Son œuvre dérange parce qu’elle démasque. Elle force à poser la seule question qui vaille : non pas comment les immigrés devraient se rendre acceptables, dociles ou invisibles, mais comment la société d’accueil se construit politiquement en les assignant, en les triant, en les intégrant à la marge ou en les rejetant au nom d’une identité qu’elle prétend menacée. L’immigration n’est pas un “problème” : elle est un révélateur. Elle révèle les contradictions d’une République qui proclame l’égalité tout en organisant l’exclusion sociale.

Vingt-huit ans après sa disparition, Sayad demeure l’un des rares sociologues à avoir restitué à l’exil sa profondeur historique et sa charge politique. Il a montré que l’immigré n’est pas seulement un travailleur déplacé, mais le produit d’un rapport de domination entre deux rives, d’une histoire coloniale jamais réellement assumée.

Son travail ne relève pas d’une simple sociologie de l’immigration : il est une sociologie de la dignité. Se souvenir de Sayad, le 13 mars, ne doit pas être seulement un geste académique ou commémoratif. C’est un acte politique. C’est rappeler que comprendre l’immigration commence par écouter ceux qui la vivent.

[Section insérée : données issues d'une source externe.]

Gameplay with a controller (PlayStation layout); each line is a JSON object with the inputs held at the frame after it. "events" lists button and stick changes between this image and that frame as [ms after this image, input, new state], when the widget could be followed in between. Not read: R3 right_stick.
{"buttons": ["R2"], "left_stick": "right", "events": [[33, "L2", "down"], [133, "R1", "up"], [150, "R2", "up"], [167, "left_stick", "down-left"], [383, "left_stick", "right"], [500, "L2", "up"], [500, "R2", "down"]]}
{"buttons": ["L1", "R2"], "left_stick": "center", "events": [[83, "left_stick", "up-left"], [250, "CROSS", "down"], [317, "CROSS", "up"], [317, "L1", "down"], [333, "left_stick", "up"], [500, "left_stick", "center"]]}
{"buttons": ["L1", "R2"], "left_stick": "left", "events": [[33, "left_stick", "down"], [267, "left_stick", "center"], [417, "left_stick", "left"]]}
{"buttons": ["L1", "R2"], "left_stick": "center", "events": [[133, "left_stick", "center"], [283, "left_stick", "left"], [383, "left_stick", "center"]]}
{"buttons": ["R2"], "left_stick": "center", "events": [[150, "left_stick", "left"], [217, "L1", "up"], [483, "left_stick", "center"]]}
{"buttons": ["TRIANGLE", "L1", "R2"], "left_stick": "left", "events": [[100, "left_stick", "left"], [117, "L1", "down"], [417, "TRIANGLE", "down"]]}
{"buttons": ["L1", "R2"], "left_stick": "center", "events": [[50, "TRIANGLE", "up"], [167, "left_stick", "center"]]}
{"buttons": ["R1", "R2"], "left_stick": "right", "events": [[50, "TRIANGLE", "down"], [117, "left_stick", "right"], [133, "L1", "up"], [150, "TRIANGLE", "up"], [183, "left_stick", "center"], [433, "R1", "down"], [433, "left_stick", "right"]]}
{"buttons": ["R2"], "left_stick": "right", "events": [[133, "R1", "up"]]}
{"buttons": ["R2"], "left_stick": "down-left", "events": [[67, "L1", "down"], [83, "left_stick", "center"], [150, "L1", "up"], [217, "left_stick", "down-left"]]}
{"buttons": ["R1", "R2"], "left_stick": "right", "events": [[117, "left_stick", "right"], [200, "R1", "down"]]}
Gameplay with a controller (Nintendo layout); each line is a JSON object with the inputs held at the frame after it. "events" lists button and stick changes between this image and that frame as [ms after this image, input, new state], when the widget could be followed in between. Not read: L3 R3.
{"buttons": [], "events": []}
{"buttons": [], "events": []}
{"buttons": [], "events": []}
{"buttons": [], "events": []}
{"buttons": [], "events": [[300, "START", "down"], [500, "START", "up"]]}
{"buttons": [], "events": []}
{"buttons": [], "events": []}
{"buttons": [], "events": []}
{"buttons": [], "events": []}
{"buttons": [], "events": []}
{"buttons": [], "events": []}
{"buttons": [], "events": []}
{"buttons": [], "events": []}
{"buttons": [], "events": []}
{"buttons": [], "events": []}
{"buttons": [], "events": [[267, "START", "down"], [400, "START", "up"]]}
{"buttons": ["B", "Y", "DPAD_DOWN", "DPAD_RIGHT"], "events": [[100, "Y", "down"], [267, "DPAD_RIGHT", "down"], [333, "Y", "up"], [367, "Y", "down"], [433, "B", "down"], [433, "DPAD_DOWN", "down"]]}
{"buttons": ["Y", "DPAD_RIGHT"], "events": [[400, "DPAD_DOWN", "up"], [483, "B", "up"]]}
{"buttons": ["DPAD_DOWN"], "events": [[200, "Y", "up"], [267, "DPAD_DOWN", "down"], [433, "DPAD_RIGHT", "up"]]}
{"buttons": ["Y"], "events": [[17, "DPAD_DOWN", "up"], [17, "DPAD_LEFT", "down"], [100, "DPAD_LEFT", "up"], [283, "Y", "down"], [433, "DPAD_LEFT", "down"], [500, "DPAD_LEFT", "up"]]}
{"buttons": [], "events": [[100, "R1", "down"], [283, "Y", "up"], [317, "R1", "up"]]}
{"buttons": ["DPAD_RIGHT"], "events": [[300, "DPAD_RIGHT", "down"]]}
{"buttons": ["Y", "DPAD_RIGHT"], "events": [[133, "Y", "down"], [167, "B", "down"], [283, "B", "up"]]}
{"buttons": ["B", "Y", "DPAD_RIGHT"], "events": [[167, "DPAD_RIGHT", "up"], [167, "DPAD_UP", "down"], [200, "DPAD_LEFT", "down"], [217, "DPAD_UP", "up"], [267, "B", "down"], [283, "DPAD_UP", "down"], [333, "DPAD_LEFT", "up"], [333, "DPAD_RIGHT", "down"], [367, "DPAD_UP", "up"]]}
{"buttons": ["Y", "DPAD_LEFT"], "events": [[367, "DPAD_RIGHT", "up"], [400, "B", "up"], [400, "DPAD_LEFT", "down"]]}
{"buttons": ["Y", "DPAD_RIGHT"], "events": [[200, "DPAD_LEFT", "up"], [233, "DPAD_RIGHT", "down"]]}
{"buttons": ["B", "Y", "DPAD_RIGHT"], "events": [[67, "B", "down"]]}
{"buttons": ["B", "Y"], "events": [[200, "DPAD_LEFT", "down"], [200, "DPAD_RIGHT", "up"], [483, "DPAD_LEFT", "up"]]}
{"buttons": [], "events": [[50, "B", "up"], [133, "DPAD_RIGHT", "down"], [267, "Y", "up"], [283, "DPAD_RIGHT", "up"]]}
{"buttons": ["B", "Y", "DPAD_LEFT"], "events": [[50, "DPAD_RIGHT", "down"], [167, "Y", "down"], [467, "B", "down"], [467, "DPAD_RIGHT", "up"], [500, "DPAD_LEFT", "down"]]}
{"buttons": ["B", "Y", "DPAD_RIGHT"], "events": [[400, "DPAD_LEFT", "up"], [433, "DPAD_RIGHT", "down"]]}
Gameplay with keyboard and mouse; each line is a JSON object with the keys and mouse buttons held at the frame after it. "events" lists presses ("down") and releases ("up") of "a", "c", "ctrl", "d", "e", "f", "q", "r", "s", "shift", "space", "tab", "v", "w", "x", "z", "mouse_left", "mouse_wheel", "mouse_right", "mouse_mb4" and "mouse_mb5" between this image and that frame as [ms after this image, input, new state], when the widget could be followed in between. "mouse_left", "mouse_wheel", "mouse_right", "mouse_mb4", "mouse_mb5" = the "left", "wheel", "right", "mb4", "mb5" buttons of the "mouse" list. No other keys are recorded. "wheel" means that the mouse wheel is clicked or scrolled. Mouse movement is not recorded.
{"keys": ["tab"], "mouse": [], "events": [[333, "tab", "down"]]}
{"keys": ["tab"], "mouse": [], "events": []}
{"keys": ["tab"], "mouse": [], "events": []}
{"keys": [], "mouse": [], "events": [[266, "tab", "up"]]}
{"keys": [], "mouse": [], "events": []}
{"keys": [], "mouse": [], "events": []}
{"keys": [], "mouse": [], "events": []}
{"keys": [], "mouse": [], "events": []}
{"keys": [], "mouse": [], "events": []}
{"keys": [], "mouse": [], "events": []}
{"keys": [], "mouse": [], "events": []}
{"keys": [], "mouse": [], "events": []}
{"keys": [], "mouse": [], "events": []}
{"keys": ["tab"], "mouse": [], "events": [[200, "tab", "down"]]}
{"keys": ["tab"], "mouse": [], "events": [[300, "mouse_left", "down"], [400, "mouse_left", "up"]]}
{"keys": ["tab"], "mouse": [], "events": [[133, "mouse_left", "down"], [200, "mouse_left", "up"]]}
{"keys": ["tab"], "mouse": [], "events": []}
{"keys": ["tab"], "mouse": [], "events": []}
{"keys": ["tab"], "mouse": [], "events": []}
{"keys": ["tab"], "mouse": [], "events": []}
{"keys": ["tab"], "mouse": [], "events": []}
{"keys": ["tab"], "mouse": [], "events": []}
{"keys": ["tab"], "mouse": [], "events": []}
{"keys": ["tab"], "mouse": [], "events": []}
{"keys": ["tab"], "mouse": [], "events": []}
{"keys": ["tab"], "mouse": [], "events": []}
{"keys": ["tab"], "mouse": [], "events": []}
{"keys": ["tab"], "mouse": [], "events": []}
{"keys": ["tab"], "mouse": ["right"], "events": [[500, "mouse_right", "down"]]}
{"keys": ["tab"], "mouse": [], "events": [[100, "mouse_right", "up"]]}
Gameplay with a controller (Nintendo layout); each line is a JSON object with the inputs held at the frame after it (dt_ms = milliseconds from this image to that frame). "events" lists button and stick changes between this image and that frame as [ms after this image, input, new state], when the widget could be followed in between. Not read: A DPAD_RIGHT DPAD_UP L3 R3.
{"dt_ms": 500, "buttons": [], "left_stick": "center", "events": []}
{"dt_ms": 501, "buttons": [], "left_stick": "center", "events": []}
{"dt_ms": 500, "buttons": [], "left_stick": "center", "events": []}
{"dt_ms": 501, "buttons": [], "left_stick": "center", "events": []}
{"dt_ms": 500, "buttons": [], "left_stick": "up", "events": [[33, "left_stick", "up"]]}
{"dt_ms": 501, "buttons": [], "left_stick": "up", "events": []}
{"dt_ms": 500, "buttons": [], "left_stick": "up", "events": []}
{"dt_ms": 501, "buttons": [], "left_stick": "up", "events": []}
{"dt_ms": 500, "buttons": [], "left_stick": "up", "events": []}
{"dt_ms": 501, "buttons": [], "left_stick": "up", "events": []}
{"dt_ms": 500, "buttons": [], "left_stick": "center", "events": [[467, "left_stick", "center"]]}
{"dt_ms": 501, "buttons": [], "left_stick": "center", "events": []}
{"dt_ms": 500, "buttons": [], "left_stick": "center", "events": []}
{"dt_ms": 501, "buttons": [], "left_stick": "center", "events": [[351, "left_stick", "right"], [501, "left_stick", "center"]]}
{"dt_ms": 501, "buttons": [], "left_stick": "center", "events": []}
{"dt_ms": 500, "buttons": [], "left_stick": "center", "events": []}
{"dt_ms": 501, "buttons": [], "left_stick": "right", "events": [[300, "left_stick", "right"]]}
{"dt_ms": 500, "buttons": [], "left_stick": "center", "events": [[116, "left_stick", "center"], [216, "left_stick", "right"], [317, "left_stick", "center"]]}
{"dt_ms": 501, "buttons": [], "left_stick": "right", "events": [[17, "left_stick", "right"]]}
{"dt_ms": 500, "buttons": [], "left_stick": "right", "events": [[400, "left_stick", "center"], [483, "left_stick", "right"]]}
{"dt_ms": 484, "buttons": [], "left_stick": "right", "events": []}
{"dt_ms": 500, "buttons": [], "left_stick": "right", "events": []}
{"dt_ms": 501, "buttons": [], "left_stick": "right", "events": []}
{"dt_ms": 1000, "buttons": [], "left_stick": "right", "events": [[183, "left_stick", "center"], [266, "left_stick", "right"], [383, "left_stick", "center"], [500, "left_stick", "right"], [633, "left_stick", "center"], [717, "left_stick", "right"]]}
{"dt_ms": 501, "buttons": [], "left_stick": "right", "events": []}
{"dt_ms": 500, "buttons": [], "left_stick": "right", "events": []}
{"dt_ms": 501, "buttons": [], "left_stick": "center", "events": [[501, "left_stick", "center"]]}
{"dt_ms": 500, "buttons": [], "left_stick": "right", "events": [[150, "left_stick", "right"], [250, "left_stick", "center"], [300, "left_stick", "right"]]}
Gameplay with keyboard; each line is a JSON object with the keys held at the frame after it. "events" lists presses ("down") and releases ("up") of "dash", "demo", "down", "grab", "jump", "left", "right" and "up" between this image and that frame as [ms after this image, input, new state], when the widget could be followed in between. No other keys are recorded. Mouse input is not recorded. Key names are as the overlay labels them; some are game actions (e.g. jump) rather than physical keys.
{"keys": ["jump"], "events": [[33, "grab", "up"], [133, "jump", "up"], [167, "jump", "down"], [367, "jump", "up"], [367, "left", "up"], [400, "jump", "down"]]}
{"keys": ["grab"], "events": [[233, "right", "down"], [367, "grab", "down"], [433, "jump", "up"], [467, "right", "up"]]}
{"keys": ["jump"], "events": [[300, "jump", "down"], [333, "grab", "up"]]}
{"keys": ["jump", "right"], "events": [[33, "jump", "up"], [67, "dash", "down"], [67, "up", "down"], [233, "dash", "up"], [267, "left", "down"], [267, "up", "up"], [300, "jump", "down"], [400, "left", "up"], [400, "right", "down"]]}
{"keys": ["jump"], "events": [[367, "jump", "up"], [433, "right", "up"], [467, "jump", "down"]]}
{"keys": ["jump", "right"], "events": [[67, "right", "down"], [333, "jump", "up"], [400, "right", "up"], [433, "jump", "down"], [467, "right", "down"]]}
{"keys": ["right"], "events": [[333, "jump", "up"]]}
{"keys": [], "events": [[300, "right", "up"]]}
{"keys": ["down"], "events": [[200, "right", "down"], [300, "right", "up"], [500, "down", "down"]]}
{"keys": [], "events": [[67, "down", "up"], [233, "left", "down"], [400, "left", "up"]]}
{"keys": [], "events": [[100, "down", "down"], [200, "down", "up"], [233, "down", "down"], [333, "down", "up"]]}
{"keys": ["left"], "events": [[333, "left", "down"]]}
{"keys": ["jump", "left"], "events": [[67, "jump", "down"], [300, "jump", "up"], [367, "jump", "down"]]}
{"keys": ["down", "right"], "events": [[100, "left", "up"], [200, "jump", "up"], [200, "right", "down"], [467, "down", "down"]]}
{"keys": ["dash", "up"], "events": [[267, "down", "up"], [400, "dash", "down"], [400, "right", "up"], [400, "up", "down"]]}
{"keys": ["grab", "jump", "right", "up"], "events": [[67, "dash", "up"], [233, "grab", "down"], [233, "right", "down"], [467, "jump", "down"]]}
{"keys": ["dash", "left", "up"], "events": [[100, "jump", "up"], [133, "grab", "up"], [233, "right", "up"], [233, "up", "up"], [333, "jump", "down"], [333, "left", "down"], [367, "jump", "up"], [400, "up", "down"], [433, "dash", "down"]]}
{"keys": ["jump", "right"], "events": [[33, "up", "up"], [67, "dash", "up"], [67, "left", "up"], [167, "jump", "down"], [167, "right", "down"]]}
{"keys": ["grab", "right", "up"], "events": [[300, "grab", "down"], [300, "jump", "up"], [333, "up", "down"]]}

Parmi ses ouvrages essentiels

Le Déracinement- La crise de l’agriculture traditionnelle en Algérie, avec Pierre Bourdieu, 1964, Les Éditions de Minuit.
L’Immigration ou les paradoxes de l’altérité, 1991, Ed. De Boeck Université (réédité et augmenté en 2006 chez Raisons d’agir en trois volumes : L’illusion du provisoire ; Les enfants illégitimes ; La fabrication des identités culturelles).
Un Nanterre algérien, terre de bidonvilles, avec Eliane Dupuy, 1995, Ed. Autrement.
La Double absence. Des illusions de l’émigré aux souffrances de l’immigré, 1999, Ed. du Seuil.